== EXCERPT TO READ ==

________________________________________

# Lemon Sunshine



## euphio (Apr 18, 2013)

Started my first batch of Lemon Sunshine last night.
I am going by the recipe for the first batch before starting experimenting.
I will have to use fresh yeast though, not a starter.

One question: why the two day hold before putting the yeast in?


----------



## cmason1957 (Apr 18, 2013)

Most bottles of lemon juice have some Potassium Sorbate in it. The two days give it a chance to off-gas, settle out, go away, something. I have done it with waiting two days and waiting one day, both worked for me. If it is your first time making it, follow the directions. Even on the waiting days, I give it a good whisk/stir to help it out.


----------



## euphio (Apr 20, 2013)

Thanks! I waited the 2 days and put the yeast in last night. Looking forward to fermentation starting!


----------



## euphio (Apr 22, 2013)

I put my yeast in 3 days ago, no sign of fermentation yet. The liquid is certainly warm enough. Should I give it another whip?


----------



## cmason1957 (Apr 22, 2013)

I pretty much stir every day, particularly with a skeeter pee type wine. I also make sure I have a really good yeast starter, before I put it into the must. I haven't had trouble with it starting, so I probably don't have much more to offer.


----------



## BernardSmith (Apr 22, 2013)

I wonder if a better strategy might be to slowly add the must to your yeast starter (doubling the quantity of the must added to the yeast with each addition and allowing the yeast to interact with the must for say 30 minutes or so before the next addition) rather than add your starter to the must. I think that this prevents the yeast from over-stressing and allows it to acclimatize to the (acidity and any preservatives in the) juice. I say this because the lemon juice may not be very hospitable to your yeast culture and may simply inhibit its reproduction whereas if you add the must to the yeast you are encouraging the yeast to reproduce and develop a large enough colony before it is hit with five or six gallons of must...

________________________________________

== DATA SECTION ==
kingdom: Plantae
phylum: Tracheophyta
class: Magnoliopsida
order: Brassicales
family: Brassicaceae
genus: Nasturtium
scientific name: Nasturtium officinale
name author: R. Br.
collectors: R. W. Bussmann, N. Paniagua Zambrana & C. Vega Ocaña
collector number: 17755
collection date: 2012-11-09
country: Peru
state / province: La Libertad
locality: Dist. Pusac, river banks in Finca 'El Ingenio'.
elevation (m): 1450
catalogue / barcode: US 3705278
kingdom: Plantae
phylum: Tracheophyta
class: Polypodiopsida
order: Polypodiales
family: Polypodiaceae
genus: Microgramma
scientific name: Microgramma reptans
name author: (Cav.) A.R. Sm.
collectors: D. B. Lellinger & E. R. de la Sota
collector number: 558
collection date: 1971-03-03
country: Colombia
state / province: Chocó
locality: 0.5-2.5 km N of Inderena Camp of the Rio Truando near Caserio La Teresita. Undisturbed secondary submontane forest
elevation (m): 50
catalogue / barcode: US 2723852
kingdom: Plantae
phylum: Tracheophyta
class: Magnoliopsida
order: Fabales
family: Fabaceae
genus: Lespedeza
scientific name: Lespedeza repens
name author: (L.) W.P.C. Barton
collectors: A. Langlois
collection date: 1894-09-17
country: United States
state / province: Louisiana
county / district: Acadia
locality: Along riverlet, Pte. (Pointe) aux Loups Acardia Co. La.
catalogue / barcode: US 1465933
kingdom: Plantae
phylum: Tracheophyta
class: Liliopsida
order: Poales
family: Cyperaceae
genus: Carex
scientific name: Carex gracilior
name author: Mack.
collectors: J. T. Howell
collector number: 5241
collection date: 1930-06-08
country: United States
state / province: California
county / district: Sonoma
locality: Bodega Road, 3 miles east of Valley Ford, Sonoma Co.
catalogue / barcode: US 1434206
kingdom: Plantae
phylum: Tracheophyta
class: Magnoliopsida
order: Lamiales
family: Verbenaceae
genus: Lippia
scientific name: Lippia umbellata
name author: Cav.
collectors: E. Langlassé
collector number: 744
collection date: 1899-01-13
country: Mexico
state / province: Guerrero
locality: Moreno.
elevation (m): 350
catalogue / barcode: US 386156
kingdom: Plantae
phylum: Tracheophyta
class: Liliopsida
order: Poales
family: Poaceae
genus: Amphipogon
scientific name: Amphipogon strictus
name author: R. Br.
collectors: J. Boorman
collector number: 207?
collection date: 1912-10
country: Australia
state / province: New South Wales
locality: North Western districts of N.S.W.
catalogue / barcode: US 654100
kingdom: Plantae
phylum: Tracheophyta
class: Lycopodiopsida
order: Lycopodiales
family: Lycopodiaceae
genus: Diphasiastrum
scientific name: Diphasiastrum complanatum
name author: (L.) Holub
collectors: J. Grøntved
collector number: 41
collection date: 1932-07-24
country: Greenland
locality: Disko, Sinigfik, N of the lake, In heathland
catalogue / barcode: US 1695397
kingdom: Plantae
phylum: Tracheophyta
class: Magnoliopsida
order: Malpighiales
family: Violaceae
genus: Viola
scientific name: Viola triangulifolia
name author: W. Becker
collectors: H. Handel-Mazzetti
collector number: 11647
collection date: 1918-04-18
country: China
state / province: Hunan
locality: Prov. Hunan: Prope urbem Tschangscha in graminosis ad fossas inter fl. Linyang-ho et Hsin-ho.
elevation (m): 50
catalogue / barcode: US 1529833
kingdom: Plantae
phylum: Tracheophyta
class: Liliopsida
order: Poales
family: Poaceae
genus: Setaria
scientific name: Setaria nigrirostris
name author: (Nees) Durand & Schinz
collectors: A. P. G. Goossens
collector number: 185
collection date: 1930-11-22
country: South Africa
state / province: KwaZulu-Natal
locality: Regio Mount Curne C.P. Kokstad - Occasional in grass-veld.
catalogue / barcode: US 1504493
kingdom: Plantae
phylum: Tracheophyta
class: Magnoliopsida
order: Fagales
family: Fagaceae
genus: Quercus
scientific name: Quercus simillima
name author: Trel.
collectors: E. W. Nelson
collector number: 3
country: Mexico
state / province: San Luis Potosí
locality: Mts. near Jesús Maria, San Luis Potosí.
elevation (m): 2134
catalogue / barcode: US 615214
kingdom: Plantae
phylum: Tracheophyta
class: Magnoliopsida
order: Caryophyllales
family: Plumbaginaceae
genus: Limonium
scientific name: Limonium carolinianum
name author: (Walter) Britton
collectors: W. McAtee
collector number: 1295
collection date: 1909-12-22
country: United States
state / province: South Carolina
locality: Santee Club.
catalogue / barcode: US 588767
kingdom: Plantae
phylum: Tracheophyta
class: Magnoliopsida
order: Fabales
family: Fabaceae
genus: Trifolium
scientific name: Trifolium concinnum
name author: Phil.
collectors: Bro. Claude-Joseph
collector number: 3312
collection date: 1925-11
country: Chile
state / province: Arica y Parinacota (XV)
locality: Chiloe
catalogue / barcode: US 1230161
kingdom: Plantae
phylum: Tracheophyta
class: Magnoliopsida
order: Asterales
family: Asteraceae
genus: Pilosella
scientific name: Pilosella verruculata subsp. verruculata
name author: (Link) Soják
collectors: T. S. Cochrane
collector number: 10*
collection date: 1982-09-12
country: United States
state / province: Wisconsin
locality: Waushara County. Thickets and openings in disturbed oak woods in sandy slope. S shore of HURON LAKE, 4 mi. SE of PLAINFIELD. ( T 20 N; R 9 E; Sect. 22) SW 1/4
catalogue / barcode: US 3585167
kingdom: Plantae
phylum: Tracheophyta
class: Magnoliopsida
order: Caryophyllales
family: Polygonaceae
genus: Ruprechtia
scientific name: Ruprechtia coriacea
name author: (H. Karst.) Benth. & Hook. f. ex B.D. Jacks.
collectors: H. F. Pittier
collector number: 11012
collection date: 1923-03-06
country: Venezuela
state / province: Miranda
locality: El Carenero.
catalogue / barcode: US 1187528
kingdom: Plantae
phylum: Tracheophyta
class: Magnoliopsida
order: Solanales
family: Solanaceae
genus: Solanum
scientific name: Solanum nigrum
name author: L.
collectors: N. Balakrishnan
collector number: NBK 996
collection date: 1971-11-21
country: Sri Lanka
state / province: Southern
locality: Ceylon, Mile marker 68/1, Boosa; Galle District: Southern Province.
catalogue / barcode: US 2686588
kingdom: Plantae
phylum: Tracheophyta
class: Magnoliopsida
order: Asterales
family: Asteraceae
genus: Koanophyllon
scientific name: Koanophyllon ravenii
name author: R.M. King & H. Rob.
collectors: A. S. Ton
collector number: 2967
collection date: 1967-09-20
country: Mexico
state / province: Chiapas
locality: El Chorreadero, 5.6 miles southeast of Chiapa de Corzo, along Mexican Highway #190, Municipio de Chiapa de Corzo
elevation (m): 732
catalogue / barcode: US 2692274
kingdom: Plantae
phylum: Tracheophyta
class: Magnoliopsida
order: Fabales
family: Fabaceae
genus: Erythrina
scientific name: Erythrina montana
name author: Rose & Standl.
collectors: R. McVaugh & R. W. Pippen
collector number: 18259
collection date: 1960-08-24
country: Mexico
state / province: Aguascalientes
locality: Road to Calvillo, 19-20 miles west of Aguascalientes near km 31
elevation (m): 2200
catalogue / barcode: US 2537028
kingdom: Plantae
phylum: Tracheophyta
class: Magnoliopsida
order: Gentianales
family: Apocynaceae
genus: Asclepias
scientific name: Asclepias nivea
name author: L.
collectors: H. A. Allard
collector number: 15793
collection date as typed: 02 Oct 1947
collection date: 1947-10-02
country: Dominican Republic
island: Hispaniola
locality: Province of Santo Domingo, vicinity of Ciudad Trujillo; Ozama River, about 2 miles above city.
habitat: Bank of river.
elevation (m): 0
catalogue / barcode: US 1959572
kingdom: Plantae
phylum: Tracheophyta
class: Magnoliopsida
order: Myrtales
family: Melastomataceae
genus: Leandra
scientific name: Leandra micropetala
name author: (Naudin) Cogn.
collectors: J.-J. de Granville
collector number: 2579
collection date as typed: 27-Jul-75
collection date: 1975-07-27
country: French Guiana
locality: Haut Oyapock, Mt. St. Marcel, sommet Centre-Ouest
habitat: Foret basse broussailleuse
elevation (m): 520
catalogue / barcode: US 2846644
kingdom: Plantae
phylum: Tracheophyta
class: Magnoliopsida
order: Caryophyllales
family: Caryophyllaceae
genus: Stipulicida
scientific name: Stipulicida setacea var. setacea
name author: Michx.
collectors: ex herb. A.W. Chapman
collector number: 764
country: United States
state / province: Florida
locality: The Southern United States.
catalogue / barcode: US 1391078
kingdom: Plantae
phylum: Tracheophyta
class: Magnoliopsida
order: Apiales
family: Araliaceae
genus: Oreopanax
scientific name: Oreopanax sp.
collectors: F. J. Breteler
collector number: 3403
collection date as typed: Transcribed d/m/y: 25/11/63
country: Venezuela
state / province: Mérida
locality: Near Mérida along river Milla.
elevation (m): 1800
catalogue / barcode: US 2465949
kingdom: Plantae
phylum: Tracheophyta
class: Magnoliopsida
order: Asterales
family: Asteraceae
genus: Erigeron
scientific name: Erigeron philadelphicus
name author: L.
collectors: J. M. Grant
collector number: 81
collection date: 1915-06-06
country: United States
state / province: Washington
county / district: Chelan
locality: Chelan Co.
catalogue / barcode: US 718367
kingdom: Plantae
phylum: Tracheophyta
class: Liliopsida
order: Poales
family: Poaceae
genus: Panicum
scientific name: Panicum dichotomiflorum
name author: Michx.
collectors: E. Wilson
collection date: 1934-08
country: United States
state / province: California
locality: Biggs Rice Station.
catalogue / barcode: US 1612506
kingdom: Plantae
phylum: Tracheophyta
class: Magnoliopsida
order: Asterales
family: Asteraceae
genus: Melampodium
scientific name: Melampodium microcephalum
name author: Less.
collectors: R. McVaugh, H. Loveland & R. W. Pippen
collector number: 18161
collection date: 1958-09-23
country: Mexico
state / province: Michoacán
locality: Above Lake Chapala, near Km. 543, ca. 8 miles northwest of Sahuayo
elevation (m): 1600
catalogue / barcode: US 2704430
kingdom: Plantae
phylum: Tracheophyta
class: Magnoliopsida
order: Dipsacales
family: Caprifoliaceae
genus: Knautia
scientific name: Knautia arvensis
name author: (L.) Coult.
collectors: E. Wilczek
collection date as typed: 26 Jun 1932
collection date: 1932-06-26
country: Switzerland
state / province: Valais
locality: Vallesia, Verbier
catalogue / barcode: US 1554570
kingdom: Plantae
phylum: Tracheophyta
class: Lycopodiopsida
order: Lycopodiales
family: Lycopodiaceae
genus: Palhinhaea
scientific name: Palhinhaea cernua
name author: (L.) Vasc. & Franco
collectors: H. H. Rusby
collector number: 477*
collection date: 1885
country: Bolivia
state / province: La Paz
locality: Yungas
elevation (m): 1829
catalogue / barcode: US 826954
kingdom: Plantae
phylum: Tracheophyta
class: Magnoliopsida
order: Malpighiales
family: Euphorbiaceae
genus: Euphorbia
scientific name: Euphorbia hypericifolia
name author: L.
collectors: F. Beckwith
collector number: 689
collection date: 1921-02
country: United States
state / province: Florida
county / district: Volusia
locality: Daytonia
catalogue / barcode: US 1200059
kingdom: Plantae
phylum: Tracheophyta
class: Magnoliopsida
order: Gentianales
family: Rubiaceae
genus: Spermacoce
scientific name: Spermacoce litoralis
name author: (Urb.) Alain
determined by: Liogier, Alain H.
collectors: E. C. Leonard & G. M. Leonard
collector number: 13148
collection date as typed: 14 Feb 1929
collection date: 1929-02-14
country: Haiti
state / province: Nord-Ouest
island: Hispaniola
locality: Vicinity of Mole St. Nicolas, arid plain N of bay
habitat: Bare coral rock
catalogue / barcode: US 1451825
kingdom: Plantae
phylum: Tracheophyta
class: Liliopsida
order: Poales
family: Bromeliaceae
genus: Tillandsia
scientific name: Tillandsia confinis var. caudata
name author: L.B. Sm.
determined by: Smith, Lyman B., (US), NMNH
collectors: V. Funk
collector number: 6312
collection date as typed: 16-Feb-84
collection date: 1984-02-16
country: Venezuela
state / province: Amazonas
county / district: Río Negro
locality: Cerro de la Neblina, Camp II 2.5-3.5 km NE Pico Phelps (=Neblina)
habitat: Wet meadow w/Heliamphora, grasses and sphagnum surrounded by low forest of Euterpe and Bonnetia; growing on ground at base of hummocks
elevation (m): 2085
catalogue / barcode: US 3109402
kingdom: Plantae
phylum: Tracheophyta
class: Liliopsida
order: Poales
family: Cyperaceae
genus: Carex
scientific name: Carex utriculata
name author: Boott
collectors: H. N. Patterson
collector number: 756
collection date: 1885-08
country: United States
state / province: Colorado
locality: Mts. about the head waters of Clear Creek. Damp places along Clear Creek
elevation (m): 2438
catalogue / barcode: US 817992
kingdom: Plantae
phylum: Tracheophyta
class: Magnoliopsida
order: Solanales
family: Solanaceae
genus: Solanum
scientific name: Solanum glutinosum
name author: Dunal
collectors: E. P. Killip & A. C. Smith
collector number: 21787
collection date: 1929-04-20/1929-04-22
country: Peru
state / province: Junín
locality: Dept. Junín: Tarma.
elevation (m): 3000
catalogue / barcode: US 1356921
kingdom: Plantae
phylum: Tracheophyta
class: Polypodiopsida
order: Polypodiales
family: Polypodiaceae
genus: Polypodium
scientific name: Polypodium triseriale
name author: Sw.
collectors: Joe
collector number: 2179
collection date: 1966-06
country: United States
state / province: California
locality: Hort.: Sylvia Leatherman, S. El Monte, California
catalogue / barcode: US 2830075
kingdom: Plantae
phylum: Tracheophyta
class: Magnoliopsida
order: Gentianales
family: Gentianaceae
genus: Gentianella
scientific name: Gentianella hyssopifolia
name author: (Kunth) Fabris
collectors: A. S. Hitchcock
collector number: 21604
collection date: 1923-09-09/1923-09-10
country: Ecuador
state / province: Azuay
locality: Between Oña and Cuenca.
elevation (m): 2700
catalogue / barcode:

________________________________________

== TO-DO LIST ==
**1)** According to the Lemon Sunshine thread, why is there a two-day hold before the yeast is added? Answer in one to three sentences.
**2)** Answer these questions from the Lemon Sunshine thread:
(a) What will the first poster use instead of a starter for the first batch?
(b) How many days after the yeast went in was there still no sign of fermentation?
(c) In BernardSmith's suggested method, roughly how long should the yeast interact with the must before the next addition?
**3)** Copy the part of the Lemon Sunshine thread that begins with the words containing "## euphio (Apr 18, 2013)" and ends with "the yeast in?".

== RESULTS OF THE EXERCISE ==
**1)** Most bottled lemon juice contains some potassium sorbate. The two-day wait gives it a chance to off-gas, settle out, or otherwise go away before the yeast goes in.

**2)**
(a) Fresh yeast.
(b) Three days.
(c) About 30 minutes.

**3)**
## euphio (Apr 18, 2013)

Started my first batch of Lemon Sunshine last night.
I am going by the recipe for the first batch before starting experimenting.
I will have to use fresh yeast though, not a starter.

One question: why the two day hold before putting the yeast in?